提示文:
____
コーヒーから見るヤンキー進化論
薄すぎるコーヒーは麦茶の味がする。
大学のカフェでコーヒーを飲む度にそんなことを思う。そのカフェでは、お昼の弁当を買うと無料でコーヒーがついてくる。無料だからという理由でいつも飲むわけだが、いつも薄い。コーヒーはアイスかホットか自由に選べる。真夏にアイスのそれをぐいっといけば、ヤカンを持った鶴瓶が頭をよぎる。それくらい麦茶。
つまり、薄コーヒーは濃麦茶である。
コーヒーと麦茶は、素材こそ豆と麦で大きく異なるが、味そのものはグラデーションになっていると思う。嘘のような話だが、麦茶に牛乳を混ぜるとコーヒー牛乳の味になるというライフハックをテレビで見たことがある。そんな話を思い出す度に、やっぱり二つの味は一緒じゃないか、と思ってしまう。
コーヒーと麦茶は近縁種である。そんな学説が提唱できるかもしれない。ただ、ここで近縁な「種」と言ってよいものだろうか。なぜならこの味の類縁関係は、製造方法に起因していると考えられるからだ。すなわち、麦茶は大麦を焙煎して作るらしいのだが、周知の通りコーヒーもまたコーヒー豆を焙煎するわけで、結局のところ、種子か豆っぽいものを「焙煎して水に抽出する」という製造方法を取れば、あんな味に収れんすると理解できる。
するとこれは元々遠縁にあったモノ同士が、ある環境に適応した結果、似たような形になる、いわば鳥とコウモリのような関係性に当たるのではないかと思った。鳥類である鳥と哺乳類であるコウモリは近縁な「種」ではない。したがって、コーヒーと麦茶を近縁種と呼ぶことには抵抗がある。
雑に言えば、このように異なる生物同士が環境の影響を受けて同一の形態(鳥とコウモリの例では翼)を持つように進化することを、収れん進化と呼ぶ。しかし今回のコーヒーと麦茶の類縁関係に、この収れん進化の概念をそのまま当てはめるわけにはいかない。なぜなら、収れん進化では特別に「同一の」環境の影響を受けることで似たような形に進化すると定義づけられていない。しかし今回のコーヒーと麦茶は、元々コーヒー豆と大麦という遠縁にあったもの同士が、焙煎という「同一の」手段を用いることで初めて人間の味覚に適うあの類似した風味に落ち着いた。したがって、この「同一の」影響という条件を考慮して、今回のケースは収れん進化と区別したい。
____
バウンディングボックス座標データ

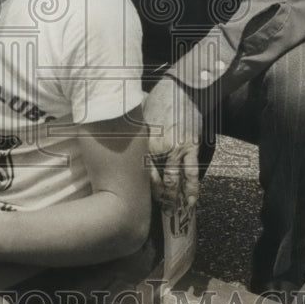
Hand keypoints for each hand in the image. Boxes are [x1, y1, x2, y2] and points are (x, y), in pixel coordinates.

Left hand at [142, 77, 201, 210]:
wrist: (181, 89)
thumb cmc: (157, 101)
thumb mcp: (138, 117)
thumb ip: (131, 135)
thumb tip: (111, 140)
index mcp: (144, 141)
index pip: (139, 171)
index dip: (137, 188)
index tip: (132, 199)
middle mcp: (160, 148)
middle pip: (156, 179)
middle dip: (155, 198)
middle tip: (151, 213)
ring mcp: (177, 149)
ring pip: (175, 179)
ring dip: (175, 197)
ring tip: (173, 211)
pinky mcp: (192, 147)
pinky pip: (192, 171)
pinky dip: (192, 187)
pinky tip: (191, 201)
____
練習問題:
**a.** 提示文の「コーヒーと麦茶は近縁種である。」で始まる段落を、主な内容を残して短く書き直せ。
**b.** 提示文のうち、「コーヒーと麦茶は、素材こそ豆」で始まり「スは収れん進化と区別したい。」で終わる部分を、そのまま抜き出して返せ。

解答一覧:
**a.** コーヒーと麦茶は近縁種だという説も立てられそうだが、「種」と呼んでよいかは疑問である。味の類似は製造方法に起因すると考えられるからだ。麦茶は大麦を、コーヒーはコーヒー豆を焙煎して作るため、種子や豆のようなものを焙煎して水に抽出すれば、あのような味に収れんすると理解できる。

**b.**
コーヒーと麦茶は、素材こそ豆と麦で大きく異なるが、味そのものはグラデーションになっていると思う。嘘のような話だが、麦茶に牛乳を混ぜるとコーヒー牛乳の味になるというライフハックをテレビで見たことがある。そんな話を思い出す度に、やっぱり二つの味は一緒じゃないか、と思ってしまう。
コーヒーと麦茶は近縁種である。そんな学説が提唱できるかもしれない。ただ、ここで近縁な「種」と言ってよいものだろうか。なぜならこの味の類縁関係は、製造方法に起因していると考えられるからだ。すなわち、麦茶は大麦を焙煎して作るらしいのだが、周知の通りコーヒーもまたコーヒー豆を焙煎するわけで、結局のところ、種子か豆っぽいものを「焙煎して水に抽出する」という製造方法を取れば、あんな味に収れんすると理解できる。
するとこれは元々遠縁にあったモノ同士が、ある環境に適応した結果、似たような形になる、いわば鳥とコウモリのような関係性に当たるのではないかと思った。鳥類である鳥と哺乳類であるコウモリは近縁な「種」ではない。したがって、コーヒーと麦茶を近縁種と呼ぶことには抵抗がある。
雑に言えば、このように異なる生物同士が環境の影響を受けて同一の形態(鳥とコウモリの例では翼)を持つように進化することを、収れん進化と呼ぶ。しかし今回のコーヒーと麦茶の類縁関係に、この収れん進化の概念をそのまま当てはめるわけにはいかない。なぜなら、収れん進化では特別に「同一の」環境の影響を受けることで似たような形に進化すると定義づけられていない。しかし今回のコーヒーと麦茶は、元々コーヒー豆と大麦という遠縁にあったもの同士が、焙煎という「同一の」手段を用いることで初めて人間の味覚に適うあの類似した風味に落ち着いた。したがって、この「同一の」影響という条件を考慮して、今回のケースは収れん進化と区別したい。